_Texto de origen_
= = =

Pese a la conmoción por la sorpresiva situación del martes, que tuvo como saldo 12 personas detenidas, decenas de heridos y, especialmente, mucha confusión a nivel social, los estudiantes organizados se movilizaron este miércoles y jueves, sacaron enfáticas declaraciones e insisten en volver a mirar el bosque y no el árbol.
Con una mezcla de bronca y alegre rebeldía, con los brazos entrelazados, entre consignas viejas y cánticos nuevos, cientos de estudiantes se movilizaron por las mojadas calles montevideanas. Su lucha nos recuerda que es mejor hablar de ciertas cosas: del escaso presupuesto que desde el gobierno se propone para educación. Que es preciso enmarcarlas en la magra asignación presupuestal para la salud y la vivienda, en los recortes a las inversiones en las empresas publicas y en el ajuste a la baja de salarios de los/as trabajadores/as privados.
El miércoles, luego del desalojo, no tardaron en aparecer en la prensa y las redes sociales muchas voces plagadas de justificaciones o peros. Sin embargo, los gremios de la educación covocaron a una concentración frente al Codicen para repudiar los hechos represivos. Una estudiante fue quien leyó la proclama, en la que se explicita “el repudio, asco y desprecio hacia el accionar de las autoridades responsables del envío de las fuerzas de choque”.
Cientos de personas se plegaron a la movilización, que luego se convirtió en una marcha hasta el Palacio Legislativo, al calor de algunas consignas como “No queremos milicos, tampoco represión, queremos presupuesto para la educación”.
El jueves hubo una segunda movilización, desde la explanada de la Universidad hasta la torre ejecutiva. Una nueva declaración, que también fue leída por una estudiante frente al Codicen, expresa en este caso los acuerdos de los estudiantes de profesorado y magisterio (CEIPA y CEM), de la Universidad (FEUU), de educación social (AEES) y media (CEEM). En ella se condena el avance represivo del gobierno del Frente Amplio y se llama a fortalecer la lucha y la organización. Se insiste además en que hubo violencia en el interior del edificio y se señala que la versión oficial de los hechos es engañosa al decir que “la represión se desató como consecuencia del accionar del SUATT y de la Plenaria Memoria y Justicia”. Se culmina exigiendo la remoción inmediata de los ministros Bonomi y Murro y estableciendo la responsabilidad política del gobierno en su conjunto y en particular del Presidente de la República.
Ojalá estas movilizaciones, además de insistir en la condena a la represión, ayuden a reenfocarnos en la lucha presupuestal, sus reclamos y los actores diversos que se unen en la lucha. Ojalá también nos ayude a recordar todas las luchas que dio el movimiento popular entrelazando organizaciones, reclamos y solidaridad, para despistar las dudas de que otras organizaciones se hagan presentes en una lucha.

= = =

_Datos registrados_
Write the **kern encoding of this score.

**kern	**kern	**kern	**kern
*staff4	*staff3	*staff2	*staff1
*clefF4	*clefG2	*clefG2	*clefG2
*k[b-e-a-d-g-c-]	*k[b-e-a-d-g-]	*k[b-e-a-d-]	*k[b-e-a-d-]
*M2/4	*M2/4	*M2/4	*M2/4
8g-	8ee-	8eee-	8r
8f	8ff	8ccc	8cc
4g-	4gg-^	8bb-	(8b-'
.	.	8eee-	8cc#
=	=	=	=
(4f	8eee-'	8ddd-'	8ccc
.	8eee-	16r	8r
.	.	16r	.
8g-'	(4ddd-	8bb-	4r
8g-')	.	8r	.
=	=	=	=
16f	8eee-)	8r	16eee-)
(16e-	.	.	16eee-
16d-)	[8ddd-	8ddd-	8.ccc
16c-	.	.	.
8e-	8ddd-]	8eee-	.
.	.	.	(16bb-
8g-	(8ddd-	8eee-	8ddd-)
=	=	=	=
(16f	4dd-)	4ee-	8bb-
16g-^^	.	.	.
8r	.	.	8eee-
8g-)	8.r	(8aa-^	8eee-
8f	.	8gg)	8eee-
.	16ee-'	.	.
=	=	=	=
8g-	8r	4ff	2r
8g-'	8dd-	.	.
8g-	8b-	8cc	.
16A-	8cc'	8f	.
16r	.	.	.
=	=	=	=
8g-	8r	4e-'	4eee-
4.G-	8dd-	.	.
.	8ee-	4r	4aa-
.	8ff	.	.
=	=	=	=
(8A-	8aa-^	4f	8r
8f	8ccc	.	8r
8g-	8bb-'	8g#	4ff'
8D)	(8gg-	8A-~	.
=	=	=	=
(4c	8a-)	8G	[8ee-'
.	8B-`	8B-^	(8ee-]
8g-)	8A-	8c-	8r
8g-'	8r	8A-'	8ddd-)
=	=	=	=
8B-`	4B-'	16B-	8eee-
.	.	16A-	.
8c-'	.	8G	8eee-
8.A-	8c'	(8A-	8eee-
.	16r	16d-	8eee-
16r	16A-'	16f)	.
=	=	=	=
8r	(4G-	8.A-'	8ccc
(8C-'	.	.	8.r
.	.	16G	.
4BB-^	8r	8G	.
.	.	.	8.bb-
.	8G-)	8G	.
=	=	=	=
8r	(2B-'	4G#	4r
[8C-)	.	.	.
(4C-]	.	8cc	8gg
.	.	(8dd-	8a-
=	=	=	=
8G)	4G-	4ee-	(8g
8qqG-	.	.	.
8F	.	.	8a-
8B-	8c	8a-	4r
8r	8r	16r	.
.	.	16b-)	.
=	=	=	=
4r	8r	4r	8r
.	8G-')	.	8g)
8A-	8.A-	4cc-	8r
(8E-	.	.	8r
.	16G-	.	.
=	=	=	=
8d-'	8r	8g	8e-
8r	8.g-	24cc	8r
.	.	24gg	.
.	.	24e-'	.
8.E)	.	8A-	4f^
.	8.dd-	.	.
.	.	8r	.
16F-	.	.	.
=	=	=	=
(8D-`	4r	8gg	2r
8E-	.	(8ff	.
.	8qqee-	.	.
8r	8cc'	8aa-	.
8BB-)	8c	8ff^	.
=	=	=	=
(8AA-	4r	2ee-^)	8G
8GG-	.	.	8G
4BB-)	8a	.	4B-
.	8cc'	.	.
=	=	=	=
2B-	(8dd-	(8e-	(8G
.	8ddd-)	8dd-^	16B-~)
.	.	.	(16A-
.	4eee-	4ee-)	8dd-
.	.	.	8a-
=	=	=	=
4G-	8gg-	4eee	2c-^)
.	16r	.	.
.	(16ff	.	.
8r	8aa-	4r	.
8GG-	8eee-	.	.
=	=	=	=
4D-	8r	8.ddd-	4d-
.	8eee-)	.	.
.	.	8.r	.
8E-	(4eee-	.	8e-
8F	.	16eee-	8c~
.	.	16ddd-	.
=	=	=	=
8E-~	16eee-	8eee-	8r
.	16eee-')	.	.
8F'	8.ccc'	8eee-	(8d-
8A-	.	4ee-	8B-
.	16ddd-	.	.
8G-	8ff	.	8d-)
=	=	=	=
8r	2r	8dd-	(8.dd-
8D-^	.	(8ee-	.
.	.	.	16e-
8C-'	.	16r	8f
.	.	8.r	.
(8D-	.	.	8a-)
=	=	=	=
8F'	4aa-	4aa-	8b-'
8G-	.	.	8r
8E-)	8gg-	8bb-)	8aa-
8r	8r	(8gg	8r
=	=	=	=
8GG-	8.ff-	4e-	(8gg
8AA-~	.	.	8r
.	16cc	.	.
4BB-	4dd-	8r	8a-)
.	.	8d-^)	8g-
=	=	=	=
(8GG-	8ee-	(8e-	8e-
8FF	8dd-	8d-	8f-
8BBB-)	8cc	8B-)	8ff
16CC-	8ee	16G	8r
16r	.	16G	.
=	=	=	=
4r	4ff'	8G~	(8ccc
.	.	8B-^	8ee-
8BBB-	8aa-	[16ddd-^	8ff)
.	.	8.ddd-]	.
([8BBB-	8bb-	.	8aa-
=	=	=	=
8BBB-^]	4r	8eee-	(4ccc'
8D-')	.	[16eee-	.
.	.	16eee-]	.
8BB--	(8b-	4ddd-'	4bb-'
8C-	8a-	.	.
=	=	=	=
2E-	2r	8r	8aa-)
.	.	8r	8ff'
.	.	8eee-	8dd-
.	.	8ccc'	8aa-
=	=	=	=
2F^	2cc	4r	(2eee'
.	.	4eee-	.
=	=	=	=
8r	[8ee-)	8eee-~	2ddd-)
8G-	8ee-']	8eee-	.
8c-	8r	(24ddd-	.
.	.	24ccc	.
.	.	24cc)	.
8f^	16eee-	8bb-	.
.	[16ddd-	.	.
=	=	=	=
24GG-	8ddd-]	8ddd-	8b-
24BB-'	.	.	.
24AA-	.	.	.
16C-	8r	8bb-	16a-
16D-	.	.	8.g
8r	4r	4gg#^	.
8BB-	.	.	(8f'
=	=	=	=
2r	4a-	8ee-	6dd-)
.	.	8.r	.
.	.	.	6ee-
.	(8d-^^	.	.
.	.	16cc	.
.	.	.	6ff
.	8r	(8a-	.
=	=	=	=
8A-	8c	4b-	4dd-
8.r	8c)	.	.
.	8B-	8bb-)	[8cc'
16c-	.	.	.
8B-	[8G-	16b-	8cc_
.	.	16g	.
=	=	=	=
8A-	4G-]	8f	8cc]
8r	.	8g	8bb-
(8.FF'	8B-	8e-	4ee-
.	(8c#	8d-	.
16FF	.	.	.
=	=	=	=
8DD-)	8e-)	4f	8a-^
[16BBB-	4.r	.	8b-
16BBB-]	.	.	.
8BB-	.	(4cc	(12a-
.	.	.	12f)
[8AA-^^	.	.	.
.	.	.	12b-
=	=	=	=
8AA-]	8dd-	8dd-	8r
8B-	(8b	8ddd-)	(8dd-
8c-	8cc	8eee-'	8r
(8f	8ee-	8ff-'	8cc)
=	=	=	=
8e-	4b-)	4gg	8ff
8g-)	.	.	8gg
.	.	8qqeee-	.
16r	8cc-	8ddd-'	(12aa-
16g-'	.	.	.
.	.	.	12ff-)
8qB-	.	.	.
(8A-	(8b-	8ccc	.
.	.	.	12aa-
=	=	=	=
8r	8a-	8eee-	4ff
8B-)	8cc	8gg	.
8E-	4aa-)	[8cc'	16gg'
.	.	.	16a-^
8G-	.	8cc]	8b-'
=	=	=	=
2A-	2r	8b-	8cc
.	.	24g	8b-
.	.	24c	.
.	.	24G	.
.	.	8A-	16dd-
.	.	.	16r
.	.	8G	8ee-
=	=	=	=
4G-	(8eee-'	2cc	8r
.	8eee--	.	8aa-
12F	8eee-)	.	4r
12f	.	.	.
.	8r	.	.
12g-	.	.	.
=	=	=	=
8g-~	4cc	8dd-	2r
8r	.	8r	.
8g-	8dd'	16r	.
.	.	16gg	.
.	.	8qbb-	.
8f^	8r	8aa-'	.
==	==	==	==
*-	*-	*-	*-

= = =

_Cómo hacerlo_
Resume en dos oraciones el texto sobre las movilizaciones estudiantiles.

_Respuesta_
Después de lo ocurrido el martes, que dejó 12 detenidos y decenas de heridos, los estudiantes organizados se movilizaron el miércoles y el jueves por Montevideo, con marchas hasta el Palacio Legislativo y la torre ejecutiva. En sus declaraciones repudiaron la represión, pidieron sacar de inmediato a los ministros Bonomi y Murro y reclamaron más presupuesto para la educación.